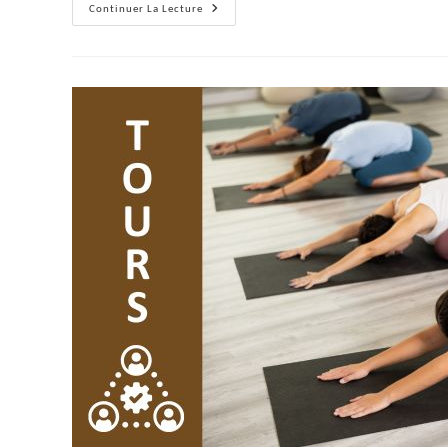
Yoga
Continuer La Lecture
Entre
Femmes
(Tours)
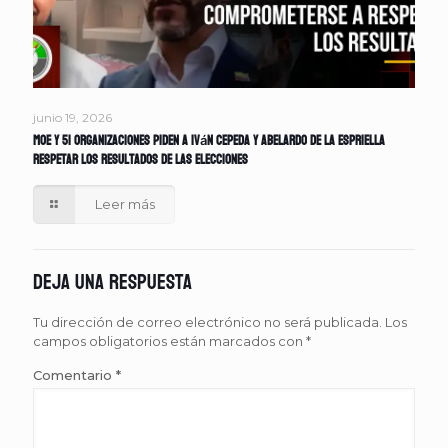
junio 19, 2026
MOE y 51 organizaciones piden a Iván Cepeda y Abelardo de la Espriella
respetar los resultados de las elecciones
Leer más
Deja una respuesta
Tu dirección de correo electrónico no será publicada.
Los
campos obligatorios están marcados con
*
Comentario
*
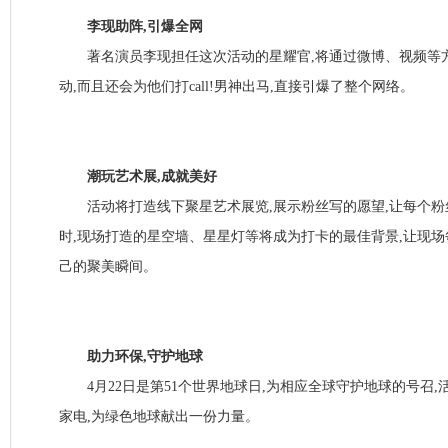
李现助阵,引爆全网
著名演员李现担任这次活动的星耀官,将通过微博、视频等
动,而且还会为他们打call!男神出马,直接引爆了整个网络。
潮玩艺术展,成就美好
活动将打造线下聚星艺术展览,展示粉丝写的愿望,让每个粉
时,现场打造的星空墙、星星灯等将成为打卡的最佳背景,让现
己的聚美瞬间。
助力环保,守护地球
4月22日是第51个世界地球日,为相应全球守护地球的号召,
家电,为绿色地球献出一份力量。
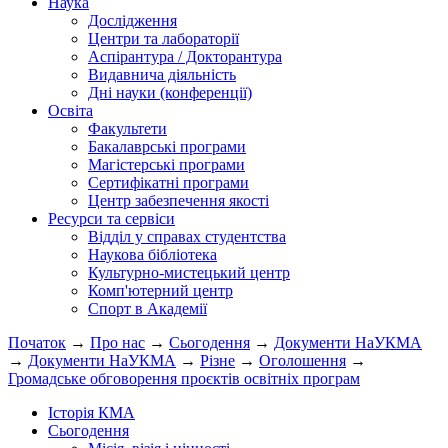
Наука
Дослідження
Центри та лабораторії
Аспірантура / Докторантура
Видавнича діяльність
Дні науки (конференції)
Освіта
Факультети
Бакалаврські програми
Магістерські програми
Сертифікатні програми
Центр забезпечення якості
Ресурси та сервіси
Відділ у справах студентства
Наукова бібліотека
Культурно-мистецький центр
Комп'ютерний центр
Спорт в Академії
Початок
→
Про нас
→
Сьогодення
→
Документи НаУКМА
→
Документи НаУКМА
→
Різне
→
Оголошення
→
Громадське обговорення проєктів освітніх програм
Історія КМА
Сьогодення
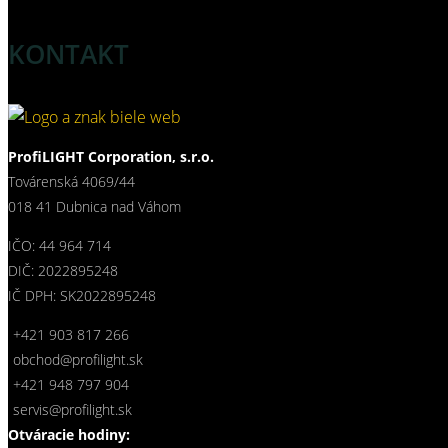
KONTAKT
ProfiLIGHT Corporation, s.r.o.
Továrenská 4069/44
018 41 Dubnica nad Váhom
IČO: 44 964 714
DIČ: 2022895248
IČ DPH: SK2022895248
+421 903 817 266
obchod@profilight.sk
+421 948 797 904
servis@profilight.sk
Otváracie hodiny:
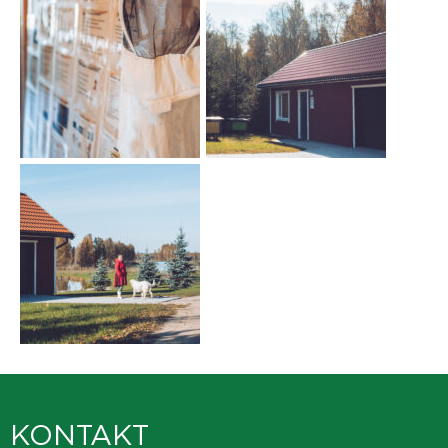
KONTAKT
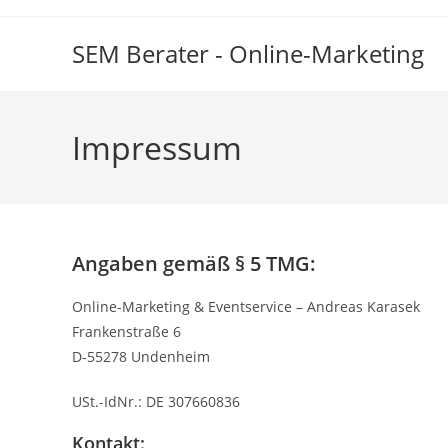
Zum
Inhalt
SEM Berater - Online-Marketing
springen
Impressum
Angaben gemäß § 5 TMG:
Online-Marketing & Eventservice – Andreas Karasek
Frankenstraße 6
D-55278 Undenheim
USt.-IdNr.: DE 307660836
Kontakt:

═══

◆ Exercise instructions ◆
Copy out each line of the data above that contains the string "Online".

◆ Output ◆
SEM Berater - Online-Marketing
Online-Marketing & Eventservice – Andreas Karasek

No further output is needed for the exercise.